His defence lawyer, Radovan Stanic, said that two witnesses whose statements established that he participated in the shooting and provided the basis for his conviction should have been called to testify at the trial.
Zecevic’s lawyer also said that the court should take into account a recent ruling by the European Court of Human Rights in Strasbourg that said that the former Yugoslav criminal code should be used in cases of crimes committed before 2003, when Bosnia adopted its own, harsher criminal code.
“It is not clear in Zecevic’s verdict why the criminal code of Bosnia and Herzegovina was applied,” said Stanic.
The prosecution however said that it wanted a longer sentence.
“We are appealing because of the incorrect and incomplete establishment of the facts regarding the defendant’s role in the commission of the crime,” said prosecutor Slavica Terzic.

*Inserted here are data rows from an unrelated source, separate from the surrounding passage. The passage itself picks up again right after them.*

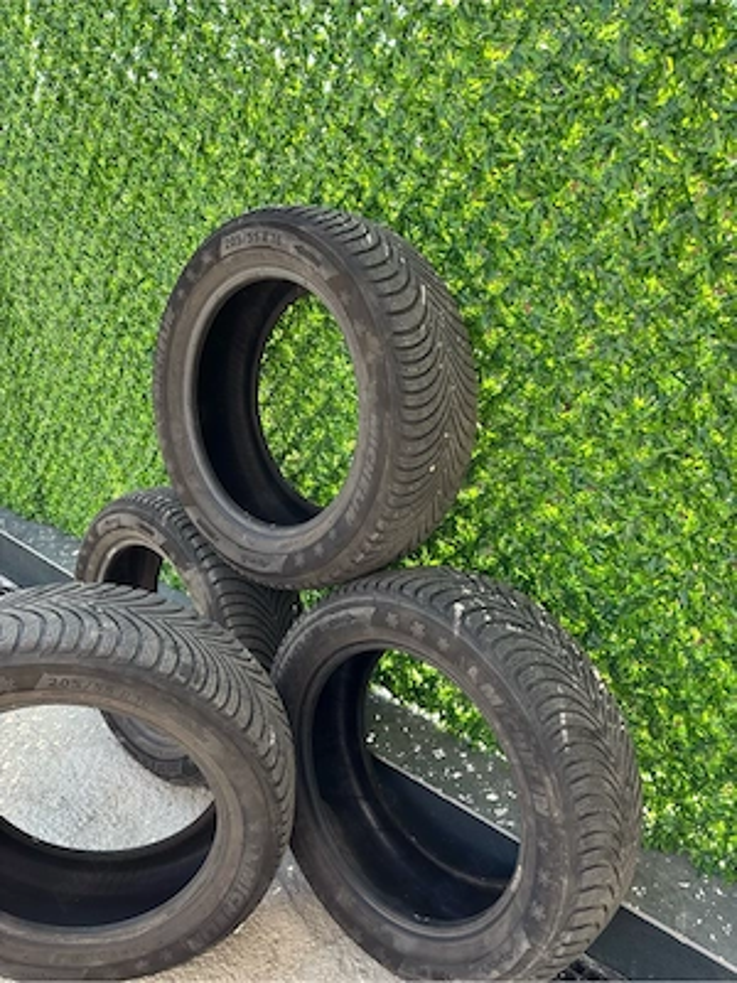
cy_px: 492
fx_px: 738
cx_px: 368
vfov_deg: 67.3
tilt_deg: -21.4
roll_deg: +2.3
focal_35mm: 26
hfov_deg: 53.1
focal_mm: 5.96
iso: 50
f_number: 1.6
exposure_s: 1/456
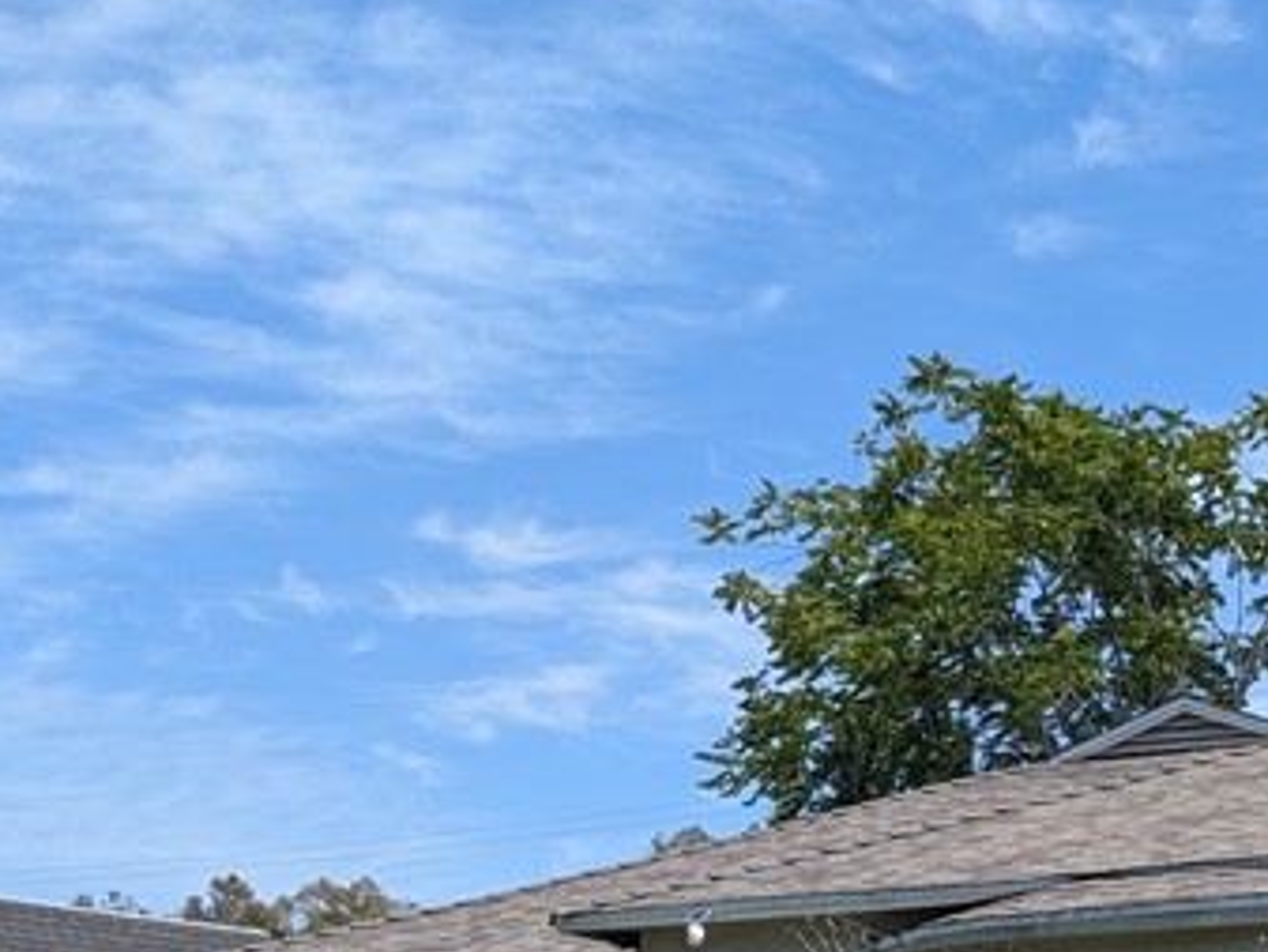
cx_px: 1070
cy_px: 1193
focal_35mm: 76
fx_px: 2785
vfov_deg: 18.2
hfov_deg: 25.1
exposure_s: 1/1580
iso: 51
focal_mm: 5.43
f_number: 1.89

The civilians who were killed were detainees who were separated from a larger convoy of Bosniak prisoners by a Prijedor police special response unit, put into buses and taken to the Koricanske cliffs on Mount Vlasic in central Bosnia, where they were lined up and killed so that their bodies fell into the ravine.
At the beginning of the appeals procedure, Zecevic tried to make a plea bargain with the prosecution with a proposed sentence of ten to 13 years, but the appeal court rejected this, saying it was not equal to the gravity of the offence.
Three other people were convicted alongside Zecevic last year and also sentenced to 23 years in jail.